Changes single – FranceWritten by: David Bowie
Recorded: June–August 1971
Producers: Ken Scott, David Bowie

Released: 17 November 1971

Available on:
Hunky Dory
Live Santa Monica ’72
Ziggy Stardust: The Motion Picture
David Live
Cracked Actor (Live Los Angeles ’74)
I’m Only Dancing (The Soul Tour 74)
Live Nassau Coliseum ’76
Something In The Air (Live Paris 99)
At The Kit Kat Klub (Live New York 99)
Glastonbury 2000
A Reality Tour
Moonage Daydream
Divine Symmetry

Personnel

David Bowie: vocals, saxophone
Rick Wakeman: piano
Mick Ronson: Mellotron
Trevor Bolder: bass guitar
Woody Woodmansey: drums

One of David Bowie’s signature songs, ‘Changes’ opened his fourth album Hunky Dory. Although never a hit single, it became one of his best-loved works, and remained part of his live set throughout much of his career.

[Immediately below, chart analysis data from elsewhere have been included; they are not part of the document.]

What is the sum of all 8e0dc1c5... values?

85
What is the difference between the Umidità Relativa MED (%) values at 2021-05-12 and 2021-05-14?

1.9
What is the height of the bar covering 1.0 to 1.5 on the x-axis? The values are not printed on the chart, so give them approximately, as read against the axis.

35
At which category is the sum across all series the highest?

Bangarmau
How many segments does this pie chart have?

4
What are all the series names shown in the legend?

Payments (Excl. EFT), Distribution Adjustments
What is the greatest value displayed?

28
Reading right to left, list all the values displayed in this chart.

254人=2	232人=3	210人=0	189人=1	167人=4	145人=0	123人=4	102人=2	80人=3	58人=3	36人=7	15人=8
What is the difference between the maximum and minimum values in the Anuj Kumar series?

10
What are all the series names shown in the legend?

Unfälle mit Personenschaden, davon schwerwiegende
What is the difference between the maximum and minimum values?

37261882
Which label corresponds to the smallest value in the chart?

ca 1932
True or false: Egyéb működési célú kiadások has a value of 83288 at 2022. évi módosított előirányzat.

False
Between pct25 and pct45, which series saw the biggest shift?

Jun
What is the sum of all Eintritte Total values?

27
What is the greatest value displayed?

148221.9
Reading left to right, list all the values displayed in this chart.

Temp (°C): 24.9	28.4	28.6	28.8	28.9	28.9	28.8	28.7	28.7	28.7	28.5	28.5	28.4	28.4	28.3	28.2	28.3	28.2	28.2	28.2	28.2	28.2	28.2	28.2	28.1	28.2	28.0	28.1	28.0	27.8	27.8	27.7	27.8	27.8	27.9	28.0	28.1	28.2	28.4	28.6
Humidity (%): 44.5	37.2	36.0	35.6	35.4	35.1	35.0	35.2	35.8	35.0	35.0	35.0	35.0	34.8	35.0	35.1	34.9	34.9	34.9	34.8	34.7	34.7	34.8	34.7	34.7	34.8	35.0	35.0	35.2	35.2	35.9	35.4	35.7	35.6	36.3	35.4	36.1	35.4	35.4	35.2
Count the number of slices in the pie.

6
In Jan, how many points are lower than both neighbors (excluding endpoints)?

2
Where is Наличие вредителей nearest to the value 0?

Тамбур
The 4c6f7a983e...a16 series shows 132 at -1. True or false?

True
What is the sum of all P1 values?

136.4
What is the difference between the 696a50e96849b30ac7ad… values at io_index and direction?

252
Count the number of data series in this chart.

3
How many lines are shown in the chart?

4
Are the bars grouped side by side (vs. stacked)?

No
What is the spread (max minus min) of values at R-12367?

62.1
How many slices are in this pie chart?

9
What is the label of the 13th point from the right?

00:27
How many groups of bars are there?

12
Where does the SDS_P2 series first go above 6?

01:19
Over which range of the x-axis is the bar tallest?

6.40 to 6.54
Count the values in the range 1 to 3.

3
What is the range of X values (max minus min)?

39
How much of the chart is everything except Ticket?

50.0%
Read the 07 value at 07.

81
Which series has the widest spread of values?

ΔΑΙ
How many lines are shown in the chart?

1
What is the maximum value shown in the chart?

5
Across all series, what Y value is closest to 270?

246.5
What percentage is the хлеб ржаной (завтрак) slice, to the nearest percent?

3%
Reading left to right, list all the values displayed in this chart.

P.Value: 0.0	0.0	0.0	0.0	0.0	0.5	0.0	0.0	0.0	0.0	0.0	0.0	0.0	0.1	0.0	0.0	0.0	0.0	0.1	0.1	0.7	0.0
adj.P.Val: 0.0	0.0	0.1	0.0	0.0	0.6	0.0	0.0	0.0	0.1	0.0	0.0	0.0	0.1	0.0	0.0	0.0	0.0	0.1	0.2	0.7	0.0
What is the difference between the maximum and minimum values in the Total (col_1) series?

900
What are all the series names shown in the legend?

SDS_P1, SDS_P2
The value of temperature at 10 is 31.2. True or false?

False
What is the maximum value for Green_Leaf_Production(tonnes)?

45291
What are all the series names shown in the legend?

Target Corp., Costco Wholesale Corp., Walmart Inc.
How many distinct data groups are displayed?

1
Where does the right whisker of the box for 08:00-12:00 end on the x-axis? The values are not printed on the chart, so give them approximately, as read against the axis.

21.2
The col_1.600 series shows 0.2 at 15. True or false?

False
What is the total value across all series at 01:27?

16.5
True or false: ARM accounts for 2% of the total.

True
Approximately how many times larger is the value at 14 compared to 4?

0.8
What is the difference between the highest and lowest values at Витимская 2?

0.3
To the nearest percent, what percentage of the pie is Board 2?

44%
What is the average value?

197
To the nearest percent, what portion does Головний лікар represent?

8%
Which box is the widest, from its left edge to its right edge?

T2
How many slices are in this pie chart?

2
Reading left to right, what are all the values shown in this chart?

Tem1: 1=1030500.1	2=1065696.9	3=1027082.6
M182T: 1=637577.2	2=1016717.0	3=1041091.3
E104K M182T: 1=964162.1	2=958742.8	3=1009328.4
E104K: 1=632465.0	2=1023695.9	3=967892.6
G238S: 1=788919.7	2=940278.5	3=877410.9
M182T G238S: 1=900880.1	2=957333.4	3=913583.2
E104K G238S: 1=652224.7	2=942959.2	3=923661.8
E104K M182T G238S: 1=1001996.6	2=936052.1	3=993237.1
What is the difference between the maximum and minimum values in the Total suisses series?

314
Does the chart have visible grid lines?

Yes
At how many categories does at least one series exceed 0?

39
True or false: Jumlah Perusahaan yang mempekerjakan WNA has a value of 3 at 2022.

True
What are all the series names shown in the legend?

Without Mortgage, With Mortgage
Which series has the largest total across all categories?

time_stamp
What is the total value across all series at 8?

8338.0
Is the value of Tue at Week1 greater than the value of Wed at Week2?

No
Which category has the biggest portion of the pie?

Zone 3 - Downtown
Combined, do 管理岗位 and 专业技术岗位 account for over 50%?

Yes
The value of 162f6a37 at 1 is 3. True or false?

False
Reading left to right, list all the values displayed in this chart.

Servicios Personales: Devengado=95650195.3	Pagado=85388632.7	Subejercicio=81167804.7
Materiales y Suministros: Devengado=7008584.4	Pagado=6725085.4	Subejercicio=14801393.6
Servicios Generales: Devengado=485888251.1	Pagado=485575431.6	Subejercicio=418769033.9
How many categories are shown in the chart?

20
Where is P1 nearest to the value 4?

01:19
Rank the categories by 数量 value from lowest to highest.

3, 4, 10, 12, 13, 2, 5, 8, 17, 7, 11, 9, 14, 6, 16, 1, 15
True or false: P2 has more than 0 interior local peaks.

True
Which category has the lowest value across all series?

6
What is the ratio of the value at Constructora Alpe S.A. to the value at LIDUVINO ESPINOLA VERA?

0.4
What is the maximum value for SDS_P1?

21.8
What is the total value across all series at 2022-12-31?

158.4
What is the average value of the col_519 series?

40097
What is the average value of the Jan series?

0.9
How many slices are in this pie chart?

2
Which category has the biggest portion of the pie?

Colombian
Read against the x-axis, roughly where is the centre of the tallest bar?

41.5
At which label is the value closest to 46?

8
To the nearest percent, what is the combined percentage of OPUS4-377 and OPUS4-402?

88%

In October 1969 Bowie had been part of Changes ’69, a package tour headlined by Humble Pie, whose guitarist was Bowie’s former schoolfriend Peter Frampton. Also on the bill were Love Sculpture, Samson, and Griffin. Bowie had been contracted to perform a mime act during the nine-date tour, but quickly switched to a brief musical set for which he accompanied himself with acoustic guitar.

Bowie’s 1971 demo of ‘Changes’ was released in the 2022 box set Divine Symmetry, along with a live version, the mono single mix, and a 2021 remix.

His first public performance of ‘Changes’ was at the Glastonbury Festival on 23 June 1971. He played it again during his triumphant return to the festival in the year 2000.

I’d just written this one the first time I played Glastonbury, 1971.
David Bowie
Glastonbury Festival, 25 June 2000

The song’s lyrics touch upon artistic reinvention and generational divides, major themes for Bowie as the 1970s unfolded. The opening lines – “Still don’t know what I was waiting for/And my time was running wild/A million dead end streets” – perhaps refer to Bowie’s various artistic dead-ends during the 1960s, where his efforts to find fame were limited as he searched for a unique artistic vision.

I’ve always thought the line ‘Every time I thought I’d got it made, it seemed the taste was not so sweet’ was about ‘Space Oddity’. He thought he’d made it with that song; then he found out that he hadn’t made it after all. He was almost admitting it had been a false start. The song encapsulated the ups and downs he’d experienced, and made it clear that he was going to keep on changing until he got it right.
Woody Woodmansey
Spider From Mars: My Life With Bowie

Although it wouldn’t be until 1972’s The Rise And Fall Of Ziggy Stardust And The Spiders From Mars that he would become a spokesperson for a generation, Bowie’s ambitions and intentions were laid clear the previous year in the lyrics of ‘Changes’, in which he cast aside The Who’s war-cry “Hope I die before I get old” with his own: “Oh look out, you rock ‘n’ rollers/Pretty soon you’re gonna get older”. He also co-opted Roger Daltrey’s stuttering vocal delivery for the song’s chorus.

I guess it was me being sort of arrogant. It’s sort of baiting an audience, isn’t it? It’s saying, ‘Look, I’m going to be so fast you’re not going to be able to keep up with me.’ It’s that kind of perky arrogance of youth. You think you can get away with anything when you’re young.